How can I solve the above issue?

The VM has 4 CPU cores (Intel Xeon E5-2650) and ElasticSearch is assigned 4GB of RAM, Logstash and Kibana 1GB each. Swapping is disabled using "swapoff -a". X-pack and monitoring is enabled. I only have one ES node for this log server. Do I need to have multiple node for this initial bulk import?

EDIT1:

Changing the number_of_replicas and refresh_interval seems to make it perform better. Still testing.

PUT /log-*/_settings
{
    "index.number_of_replicas" : "0",
    "index.refresh_interval" : "-1"
}
1
elasticsearchlogstashfilebeat
what are your cluster stats (number of nodes, shards, replicas, what kind of hardware).

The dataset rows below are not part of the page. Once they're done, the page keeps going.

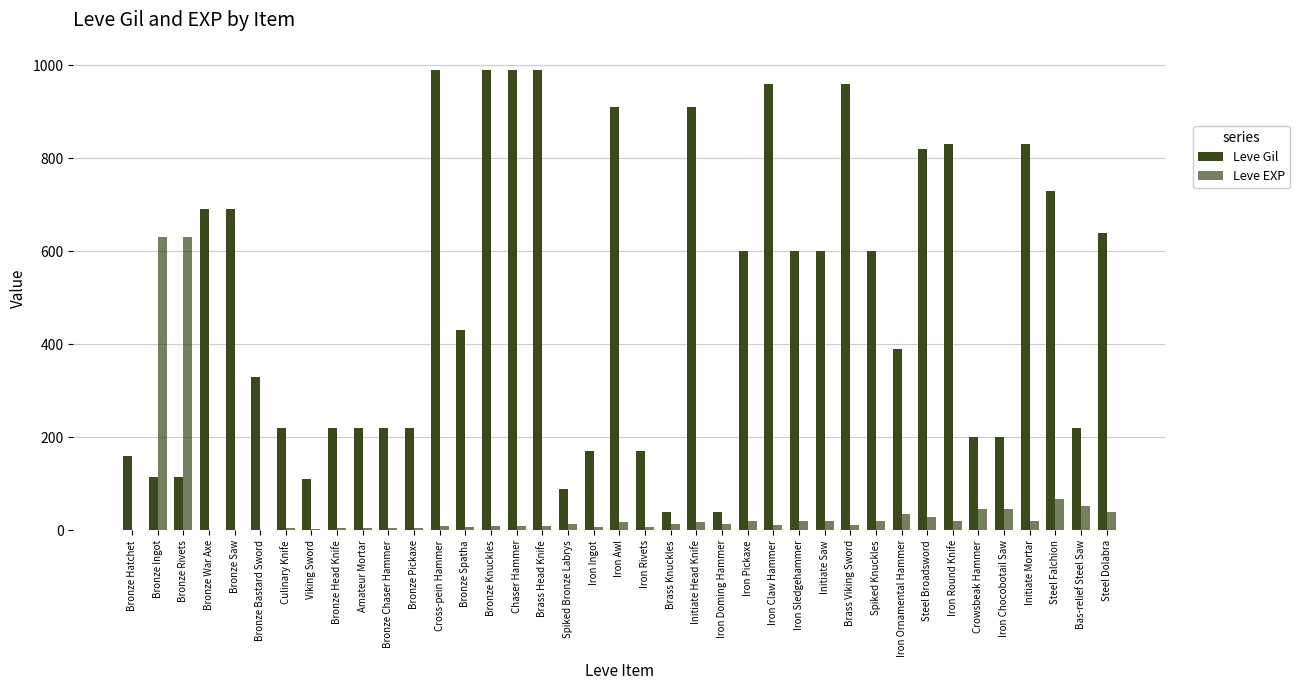

Does the chart contain stacked bars?

No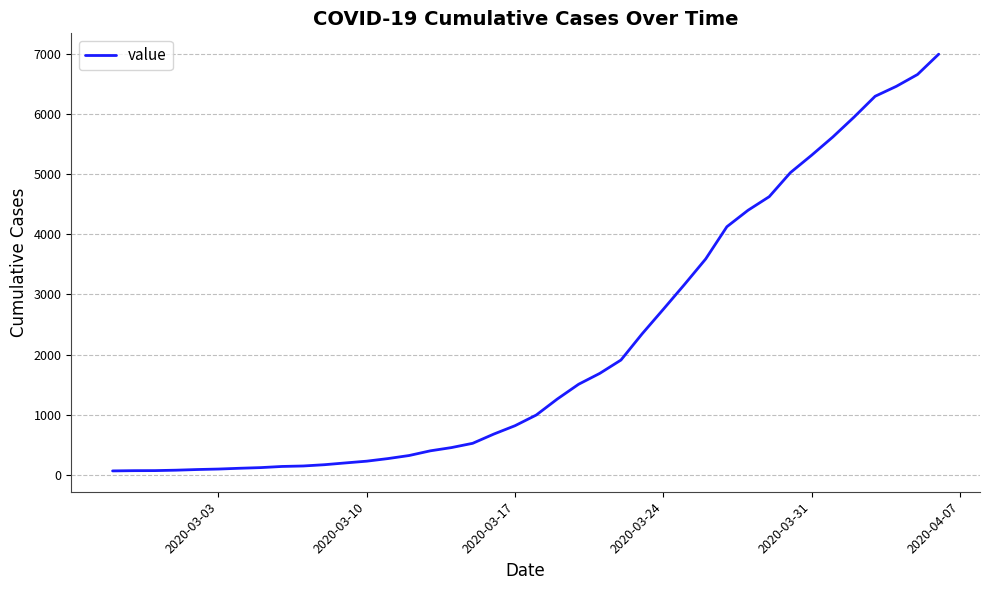

What is the difference between the maximum and minimum values?

6931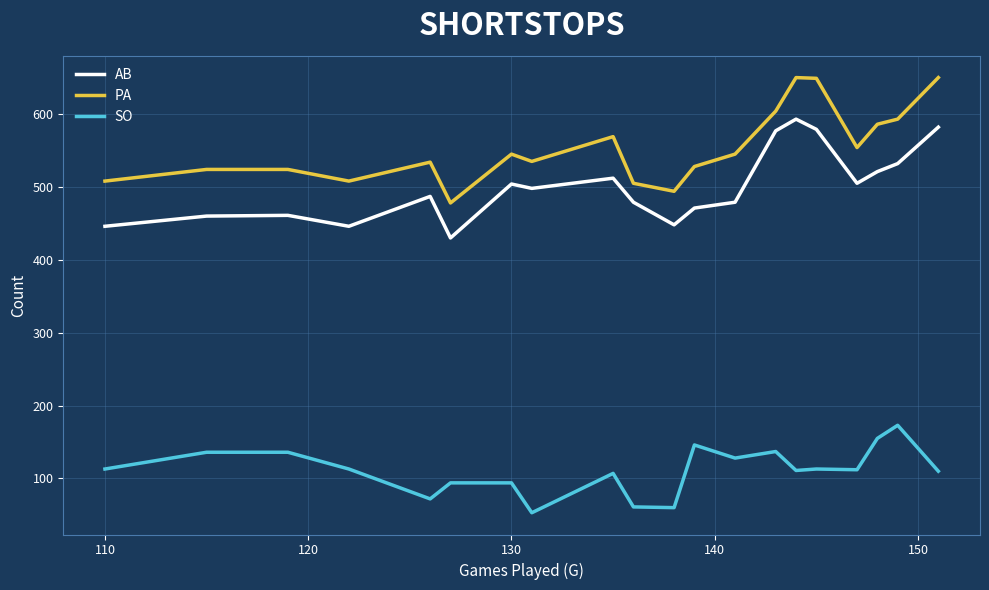

How many lines are shown in the chart?

3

Do you have any other stats, like iostat, JVM stats etc. Have you changed any other settings?Egor
@Egor Thanks for your commend. I've updated the question with additional information.dhrm
You could perhaps reduce the number of worker threads in logstash (-w option at startup). For elasticsearch, I remember that you're supposed to give half the available RAM and leave the rest for the filesystem ("Set Xmx to no more than 50% of your physical RAM" from elastic.co/guide/en/elasticsearch/reference/master/…).baudsp

1 Answers

4
votes

Most likely the bottleneck is IO (you can confirm this running iostat, also it would be useful if you post ES monitoring screenshots), so you need to reduce pressure on it.

Default ES configuration causes generation of many index segments during a bulk load. To fix this, for the bulk load, increase index.refresh_interval (or set it to -1) - see doc. The default value is 1 sec, which causes new segment to be created every 1 second, also try to increase batch size and see if it helps.

Also if you use spinning disks,set index.merge.scheduler.max_thread_count to 1. This will allow only one thread to perform segments merging and will reduce contention for IO between segments merging and indexing.